Personal Tax Considerations
- Employment Insurance (EI), the Canada Emergency Response Benefit (CERB) and the Canada Emergency Student Benefit (CESB) are all taxable benefits. EI is taxed at the source, so there is likely no extra tax due. But taxes are not withheld from CERB or CESB payments. If you collected either of these benefits, you will receive a T4A tax slip that you will need to include as taxable income on your 2020 return.
- The CRA knows we have all been driving a lot less in 2020, and so they will expect your motor vehicle expenses and mileage to have decreased accordingly. They will be looking for this pattern so ensure you are able to back up your mileage log.
- If you lost your business, or the investment you made in that business, you may be able to deduct 50% of that investment loss on your tax return as an Allowable Business Investment Loss if certain criteria are met.
Lastly, although filing and payment deadlines have been extended penalty-free to the end of September, ensure that you file your tax return as soon as possible in order to continue to receive benefit payments beyond September 2020. If your tax return isn’t assessed by early September, your benefit payments will cease in October 2020 and you may even need to repay amounts received since July 2020.
Employer Tax Considerations
- Employees required to work from home as a result of Covid-19 may ask you to provide them with a signed T2200 Declaration of Conditions of Employment as well as an amended employment contract to enable them to deduct unreimbursed home office expenses on their 2020 income tax return. The government may or may not loosen the existing eligibility requirement to claim these expenses. It is anticipated there may be an announcement on this in the fall.
- The CRA has introduced new T4 reporting requirements for the 2020 tax year. In addition to reporting employment income in Box 14 or Code 71, there are four new codes you will need to use to report employment income and retroactive payments in four defined periods that align with eligibility criteria for the CERB, CEWS, and CESB:
- Code 57: Employment income – March 15 to May 9
- Code 58: Employment income – May 10 to July 4
- Code 59: Employment income – July 5 to August 29
- Code 60: Employment income – August 30 to September 26
- The CRA has indicated that reimbursements to employees of up to $500 for computer equipment will not be considered a taxable benefit to the employee, provided the employee can produce a supporting receipt.

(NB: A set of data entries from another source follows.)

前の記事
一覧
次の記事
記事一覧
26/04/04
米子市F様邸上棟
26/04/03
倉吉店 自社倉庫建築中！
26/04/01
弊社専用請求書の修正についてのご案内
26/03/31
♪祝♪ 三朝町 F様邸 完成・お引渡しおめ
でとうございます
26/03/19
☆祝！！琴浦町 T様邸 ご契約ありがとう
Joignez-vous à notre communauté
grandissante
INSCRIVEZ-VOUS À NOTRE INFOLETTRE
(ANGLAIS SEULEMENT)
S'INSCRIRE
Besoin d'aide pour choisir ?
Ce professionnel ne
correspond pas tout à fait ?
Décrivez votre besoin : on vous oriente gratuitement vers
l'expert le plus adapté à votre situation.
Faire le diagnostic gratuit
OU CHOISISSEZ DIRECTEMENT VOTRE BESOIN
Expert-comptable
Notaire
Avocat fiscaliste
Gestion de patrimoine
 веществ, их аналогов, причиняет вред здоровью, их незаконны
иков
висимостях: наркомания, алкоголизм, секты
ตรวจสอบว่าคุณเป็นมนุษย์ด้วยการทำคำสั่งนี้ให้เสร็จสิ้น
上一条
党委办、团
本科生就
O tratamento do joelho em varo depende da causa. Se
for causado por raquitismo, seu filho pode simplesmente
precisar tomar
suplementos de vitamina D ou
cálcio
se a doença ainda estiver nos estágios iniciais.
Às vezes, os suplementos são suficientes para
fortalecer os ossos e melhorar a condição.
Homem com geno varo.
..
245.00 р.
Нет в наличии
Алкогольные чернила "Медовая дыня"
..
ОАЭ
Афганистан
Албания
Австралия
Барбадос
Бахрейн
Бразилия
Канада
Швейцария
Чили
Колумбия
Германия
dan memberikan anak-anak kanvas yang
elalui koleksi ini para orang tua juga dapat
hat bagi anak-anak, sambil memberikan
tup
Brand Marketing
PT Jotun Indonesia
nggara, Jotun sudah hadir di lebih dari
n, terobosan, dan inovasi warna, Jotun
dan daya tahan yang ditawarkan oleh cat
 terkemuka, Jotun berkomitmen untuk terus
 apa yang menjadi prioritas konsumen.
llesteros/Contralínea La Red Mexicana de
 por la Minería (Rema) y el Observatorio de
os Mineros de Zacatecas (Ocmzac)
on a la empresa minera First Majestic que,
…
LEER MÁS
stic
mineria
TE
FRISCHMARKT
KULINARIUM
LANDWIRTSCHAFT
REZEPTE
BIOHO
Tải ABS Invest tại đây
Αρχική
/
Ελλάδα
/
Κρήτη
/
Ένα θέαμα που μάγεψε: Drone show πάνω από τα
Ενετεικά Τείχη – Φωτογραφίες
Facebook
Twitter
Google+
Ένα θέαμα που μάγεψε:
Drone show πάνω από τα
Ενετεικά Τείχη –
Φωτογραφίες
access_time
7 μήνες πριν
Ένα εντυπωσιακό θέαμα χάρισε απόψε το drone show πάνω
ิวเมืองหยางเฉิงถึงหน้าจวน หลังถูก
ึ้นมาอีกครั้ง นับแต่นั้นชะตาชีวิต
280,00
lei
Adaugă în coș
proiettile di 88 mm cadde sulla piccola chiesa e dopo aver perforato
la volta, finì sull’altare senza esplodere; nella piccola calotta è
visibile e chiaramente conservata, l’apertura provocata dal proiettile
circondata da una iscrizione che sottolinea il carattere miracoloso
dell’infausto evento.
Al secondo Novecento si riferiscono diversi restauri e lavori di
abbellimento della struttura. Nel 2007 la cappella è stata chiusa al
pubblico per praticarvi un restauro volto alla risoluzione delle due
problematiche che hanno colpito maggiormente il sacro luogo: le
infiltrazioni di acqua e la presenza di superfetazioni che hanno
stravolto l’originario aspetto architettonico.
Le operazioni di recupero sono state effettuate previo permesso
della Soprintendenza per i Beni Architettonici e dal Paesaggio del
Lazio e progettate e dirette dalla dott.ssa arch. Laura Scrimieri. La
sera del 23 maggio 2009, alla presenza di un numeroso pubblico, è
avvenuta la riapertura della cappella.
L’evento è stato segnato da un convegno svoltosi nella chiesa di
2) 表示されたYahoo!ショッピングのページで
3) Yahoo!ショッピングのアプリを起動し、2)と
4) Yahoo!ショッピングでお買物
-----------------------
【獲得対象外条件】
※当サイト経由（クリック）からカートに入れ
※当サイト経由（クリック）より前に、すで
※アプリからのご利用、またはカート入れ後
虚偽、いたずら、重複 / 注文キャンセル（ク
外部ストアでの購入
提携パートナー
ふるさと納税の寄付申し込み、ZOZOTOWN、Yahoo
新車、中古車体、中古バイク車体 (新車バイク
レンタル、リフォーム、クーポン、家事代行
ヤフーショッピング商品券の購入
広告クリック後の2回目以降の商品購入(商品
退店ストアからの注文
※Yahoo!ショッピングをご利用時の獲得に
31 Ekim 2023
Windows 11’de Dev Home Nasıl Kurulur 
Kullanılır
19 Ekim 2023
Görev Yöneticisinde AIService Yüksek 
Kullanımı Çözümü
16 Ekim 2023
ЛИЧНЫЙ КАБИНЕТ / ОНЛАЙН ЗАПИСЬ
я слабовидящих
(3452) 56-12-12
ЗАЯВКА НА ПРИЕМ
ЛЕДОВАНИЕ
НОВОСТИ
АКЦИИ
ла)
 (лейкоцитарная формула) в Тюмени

- If your business received any assistance from the Canada Emergency Wage Subsidy (CEWS), the Temporary Wage Subsidy (TWS) or Canada Emergency Commercial Rent Assistance (CECRA), please remember that these amounts are taxable in the year received.
Lastly, if you have experienced decreased revenues, your company valuation may be lower. This might be a good time to do some business succession or estate planning.
The national deficit is projected to hit $343 billion this year, with the total debt level exceeding $1 trillion for the first time ever. Although technically the debt is still considered manageable and Canada should be able to carry it for quite some time, it is reasonable to assume the government is considering options to eventually bring it down. Some of these options may include:
- An increase in income tax, particularly for the middle class and wealthier
- An increase in sales tax
- A wealth tax on an individual’s annual net assets
- A home equity tax on the equity or increase in equity of your principal residence
- An increase in the taxable portion of capital gains
The capital gains tax increase is one of the more likely scenarios, as there had already been speculation that the government might try to take a bigger piece of the realized gains from the skyrocketing corporate and real estate valuations witnessed pre-Covid.